## PAGE EXCERPT
++++

Heidegger Email List

October 5th, 2008, search related
Related posts :: What Does the Knowing Brain Know? :: Knowing the Words :: Knowing the Words :: *The Evidence for the Physical Universe is the Physical Universe.*

In a message dated 04/10/2008 15:29:40 GMT Standard Time,
_jPolanik at nc.rr.com_ (mailto:jPolanik@nc.rr.com) writes:

[Jud]:
I [am] interested in receiving the vital message from you which deals with
my recent demolition of the *I think therefore I am.* absurdity.

[Joe]:
and which demolition would that be? is it the one Heidegger promised but
never delivered? perhaps someday you could state your case without the florid
rhetoric that obscures the argument (if it is an argument) that you are trying
to make. no matter, let’s review …

Jud:
In dealing with a slippery customer like you who cuts out large sections of
your discussant’s text and by that mode ignore the questions asked of you,
it is good sense to write one’s contributions in the full so that your cuts
become more obvious. This was EXACTLY the sort of complaints you received
from other members of the list, who now refuse to have anything to do with you
after experiencing long-running battles of words. In the end they
withdrew from the discussion and declined to go any further until you answered their
questions. In the end they just gave up and refused to discuss anything
further. This message I to which I now respond completely ignores everything
but a tiny amount of what I wrote to you in my last letter. But that does not
worry me, for by the weakness and meaninglessness of what you write below, it
is apparent that you have now given up completely on you silly *I think
therefore I am* scam and are simply rummaging amongst the shattered pieces of the
*theory* which lie about in pieces following the demolition of Descartes’
flimsy house of marked cards. You remarks below are patently the words of a man
grasping desperately at straws, are effortlessly countered and demolished,
and bear the tone and trembling touch of a man who realises that his
transcendental rubbish is full of ontological absurdities and probably wishes that he
had never heard of Descartes in the first place.

Joe:
consider a statement such as ‘I experience; therefore, I am’ or the simpler
‘I am’.

Jud:
Such … verbalisms are meaningless UNLESS the addressor is already in
possession … of biographic, experiential, existential modes which map to the
statement *I experience.* (and the other well chosen, grammatically stated,
syntactically correct,semantically meaningful words of the cogito or the
experientio)

[Joe (new)]:
for ease of reference, I use ‘Experiento’ as the proper name of the
sentence, ‘I experience; therefore, I am’.

Jud:
NO! You overreach yourself ontologically - *to think* is an volitional
objective act - *to experience* is a subjective state. It is possible to simply
lie somewhere, sense the pressure of whatever it is that supports your body
and not *think* of anything - least of all think that you are experiencing
something.

you seem to assume that I can not assert the Experiento without
understanding the words of which it is composed.

++++

## RECORDED DATA
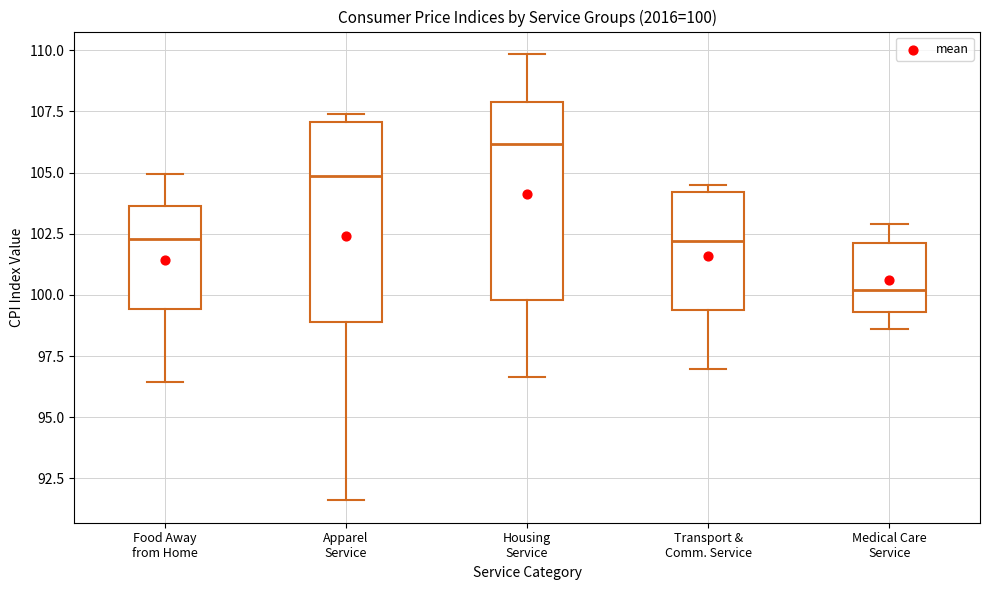

Which box has the lowest median line?

Medical Care Service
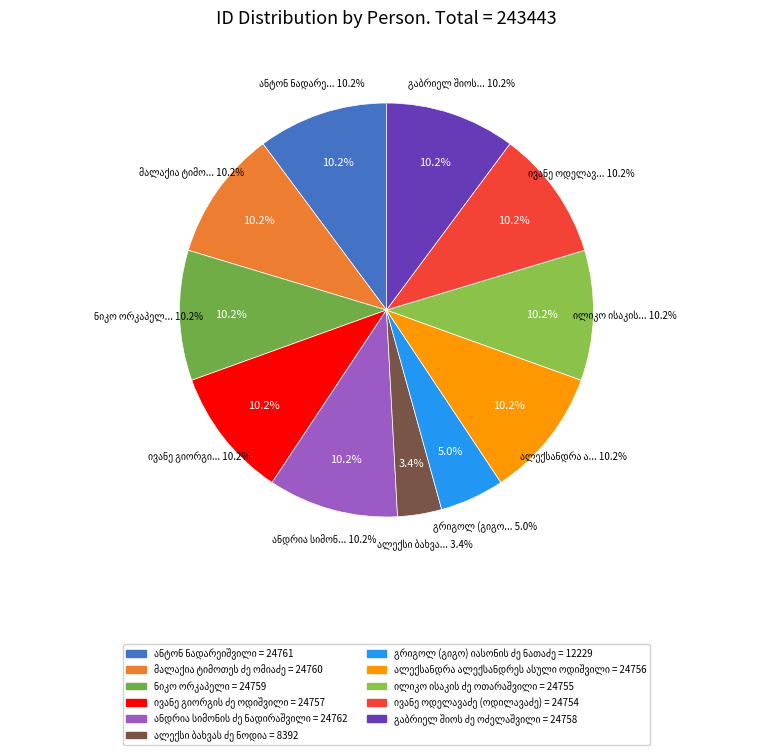

How many slices are in this pie chart?

11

++++

## WORK TO BE COMPLETED
Please list each distinct post title given after "Related posts" on the Heidegger Email List page. The data plays no part in this.

## COMPLETED TASK
What Does the Knowing Brain Know?
Knowing the Words
The Evidence for the Physical Universe is the Physical Universe.